__Work instructions__. Can you render the lines below, from the first line of the items through the line containing "family: Aristolochiaceae", both included, as a JSON list of strings, one string per line, skipping any blank lines?

↓

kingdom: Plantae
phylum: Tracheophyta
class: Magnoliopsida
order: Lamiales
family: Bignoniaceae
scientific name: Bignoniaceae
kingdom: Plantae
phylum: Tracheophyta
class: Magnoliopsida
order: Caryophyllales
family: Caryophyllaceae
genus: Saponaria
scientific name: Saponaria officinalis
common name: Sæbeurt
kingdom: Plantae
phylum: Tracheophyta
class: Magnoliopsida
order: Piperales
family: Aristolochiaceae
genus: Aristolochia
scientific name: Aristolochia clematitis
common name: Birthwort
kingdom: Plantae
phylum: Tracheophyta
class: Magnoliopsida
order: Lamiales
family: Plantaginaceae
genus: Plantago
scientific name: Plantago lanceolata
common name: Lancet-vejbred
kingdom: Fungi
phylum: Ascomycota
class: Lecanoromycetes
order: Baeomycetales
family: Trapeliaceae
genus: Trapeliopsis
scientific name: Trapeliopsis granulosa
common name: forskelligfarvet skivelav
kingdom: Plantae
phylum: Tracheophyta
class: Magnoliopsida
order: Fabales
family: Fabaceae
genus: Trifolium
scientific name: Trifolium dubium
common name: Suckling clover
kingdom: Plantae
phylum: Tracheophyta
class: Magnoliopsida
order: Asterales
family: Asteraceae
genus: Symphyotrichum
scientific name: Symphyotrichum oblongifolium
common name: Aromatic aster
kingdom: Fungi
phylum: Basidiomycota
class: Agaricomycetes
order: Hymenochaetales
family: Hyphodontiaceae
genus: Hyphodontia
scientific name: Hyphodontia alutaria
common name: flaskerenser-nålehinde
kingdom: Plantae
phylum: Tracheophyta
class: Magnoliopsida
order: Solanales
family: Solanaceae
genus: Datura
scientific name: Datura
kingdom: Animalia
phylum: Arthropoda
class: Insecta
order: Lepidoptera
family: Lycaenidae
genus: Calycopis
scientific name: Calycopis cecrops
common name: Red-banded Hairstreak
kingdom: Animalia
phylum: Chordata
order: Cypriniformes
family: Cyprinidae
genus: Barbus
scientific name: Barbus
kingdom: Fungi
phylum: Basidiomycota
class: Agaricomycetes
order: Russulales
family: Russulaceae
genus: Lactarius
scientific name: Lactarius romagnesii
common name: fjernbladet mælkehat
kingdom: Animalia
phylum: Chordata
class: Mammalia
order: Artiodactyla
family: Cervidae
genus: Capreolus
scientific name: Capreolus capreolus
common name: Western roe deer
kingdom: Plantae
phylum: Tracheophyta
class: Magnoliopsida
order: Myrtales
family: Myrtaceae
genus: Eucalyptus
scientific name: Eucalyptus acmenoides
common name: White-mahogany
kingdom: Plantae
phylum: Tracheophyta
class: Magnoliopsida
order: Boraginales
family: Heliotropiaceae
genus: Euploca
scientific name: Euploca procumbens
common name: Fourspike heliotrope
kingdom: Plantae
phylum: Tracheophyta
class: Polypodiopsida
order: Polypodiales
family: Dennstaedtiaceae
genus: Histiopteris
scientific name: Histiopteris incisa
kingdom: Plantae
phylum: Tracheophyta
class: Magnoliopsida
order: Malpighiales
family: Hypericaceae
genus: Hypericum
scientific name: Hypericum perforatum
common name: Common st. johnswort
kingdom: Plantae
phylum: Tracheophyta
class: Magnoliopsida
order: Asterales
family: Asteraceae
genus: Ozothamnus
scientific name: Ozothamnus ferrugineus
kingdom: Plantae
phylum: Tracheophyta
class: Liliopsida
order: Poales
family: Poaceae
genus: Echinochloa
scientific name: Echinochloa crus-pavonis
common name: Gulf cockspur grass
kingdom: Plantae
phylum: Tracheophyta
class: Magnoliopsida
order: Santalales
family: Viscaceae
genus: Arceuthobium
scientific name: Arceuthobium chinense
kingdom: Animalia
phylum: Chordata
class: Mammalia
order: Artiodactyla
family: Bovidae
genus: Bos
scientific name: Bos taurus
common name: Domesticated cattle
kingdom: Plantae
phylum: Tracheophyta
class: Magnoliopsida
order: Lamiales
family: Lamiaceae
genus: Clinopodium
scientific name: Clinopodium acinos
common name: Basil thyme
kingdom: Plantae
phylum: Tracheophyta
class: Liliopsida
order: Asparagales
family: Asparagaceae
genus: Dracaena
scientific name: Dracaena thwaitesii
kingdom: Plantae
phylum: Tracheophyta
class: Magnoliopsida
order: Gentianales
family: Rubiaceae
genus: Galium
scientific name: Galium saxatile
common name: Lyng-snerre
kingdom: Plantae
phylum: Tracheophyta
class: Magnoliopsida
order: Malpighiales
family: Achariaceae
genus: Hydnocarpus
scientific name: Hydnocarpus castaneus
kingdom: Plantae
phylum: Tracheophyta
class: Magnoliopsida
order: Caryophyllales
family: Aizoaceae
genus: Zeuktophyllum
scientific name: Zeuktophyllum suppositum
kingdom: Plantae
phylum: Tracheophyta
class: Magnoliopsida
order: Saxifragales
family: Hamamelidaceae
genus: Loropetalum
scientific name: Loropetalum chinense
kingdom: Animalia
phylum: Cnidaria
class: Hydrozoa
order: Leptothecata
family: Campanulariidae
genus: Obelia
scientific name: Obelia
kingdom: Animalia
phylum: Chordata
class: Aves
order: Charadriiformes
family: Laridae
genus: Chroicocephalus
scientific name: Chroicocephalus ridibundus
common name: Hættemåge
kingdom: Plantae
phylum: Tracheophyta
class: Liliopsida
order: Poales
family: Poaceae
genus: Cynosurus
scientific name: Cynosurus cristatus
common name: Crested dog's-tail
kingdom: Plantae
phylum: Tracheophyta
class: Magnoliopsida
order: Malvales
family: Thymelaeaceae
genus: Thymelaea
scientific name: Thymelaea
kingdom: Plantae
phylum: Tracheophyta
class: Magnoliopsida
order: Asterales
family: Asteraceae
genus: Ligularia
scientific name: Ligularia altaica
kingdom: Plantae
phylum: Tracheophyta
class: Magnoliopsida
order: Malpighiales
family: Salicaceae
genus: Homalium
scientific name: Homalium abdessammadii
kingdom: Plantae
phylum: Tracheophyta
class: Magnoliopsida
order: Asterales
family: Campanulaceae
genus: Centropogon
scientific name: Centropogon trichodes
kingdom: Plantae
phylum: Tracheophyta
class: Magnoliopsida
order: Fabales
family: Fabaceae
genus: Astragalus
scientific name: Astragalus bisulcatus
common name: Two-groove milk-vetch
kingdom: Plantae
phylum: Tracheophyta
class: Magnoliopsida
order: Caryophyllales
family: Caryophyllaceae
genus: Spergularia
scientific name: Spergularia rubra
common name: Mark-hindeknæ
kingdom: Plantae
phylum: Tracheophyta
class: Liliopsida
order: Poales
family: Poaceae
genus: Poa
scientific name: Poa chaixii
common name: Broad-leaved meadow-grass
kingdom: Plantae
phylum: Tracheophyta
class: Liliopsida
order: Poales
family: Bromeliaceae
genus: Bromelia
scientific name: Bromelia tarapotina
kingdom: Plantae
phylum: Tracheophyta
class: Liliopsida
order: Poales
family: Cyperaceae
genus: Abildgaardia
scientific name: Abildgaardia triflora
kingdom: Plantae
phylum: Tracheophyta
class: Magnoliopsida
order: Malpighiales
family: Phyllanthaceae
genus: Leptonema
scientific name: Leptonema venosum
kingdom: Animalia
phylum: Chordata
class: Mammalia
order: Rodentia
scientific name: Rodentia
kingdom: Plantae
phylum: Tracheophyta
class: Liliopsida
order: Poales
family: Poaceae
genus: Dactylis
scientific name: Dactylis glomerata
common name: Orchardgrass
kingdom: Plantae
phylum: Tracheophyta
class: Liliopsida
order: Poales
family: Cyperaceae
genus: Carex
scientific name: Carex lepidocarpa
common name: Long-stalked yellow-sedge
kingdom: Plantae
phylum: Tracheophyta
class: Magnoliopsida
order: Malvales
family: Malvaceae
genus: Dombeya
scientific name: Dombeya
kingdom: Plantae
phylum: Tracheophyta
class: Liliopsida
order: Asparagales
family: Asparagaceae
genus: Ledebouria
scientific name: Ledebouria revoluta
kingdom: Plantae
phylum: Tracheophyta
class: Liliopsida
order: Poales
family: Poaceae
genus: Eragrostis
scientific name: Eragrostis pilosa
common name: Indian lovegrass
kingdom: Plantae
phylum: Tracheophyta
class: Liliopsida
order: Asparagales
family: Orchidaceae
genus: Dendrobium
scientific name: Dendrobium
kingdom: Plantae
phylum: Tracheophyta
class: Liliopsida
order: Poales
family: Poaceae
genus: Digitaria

↑

__Full solution__.
[
  "kingdom: Plantae",
  "phylum: Tracheophyta",
  "class: Magnoliopsida",
  "order: Lamiales",
  "family: Bignoniaceae",
  "scientific name: Bignoniaceae",
  "kingdom: Plantae",
  "phylum: Tracheophyta",
  "class: Magnoliopsida",
  "order: Caryophyllales",
  "family: Caryophyllaceae",
  "genus: Saponaria",
  "scientific name: Saponaria officinalis",
  "common name: Sæbeurt",
  "kingdom: Plantae",
  "phylum: Tracheophyta",
  "class: Magnoliopsida",
  "order: Piperales",
  "family: Aristolochiaceae"
]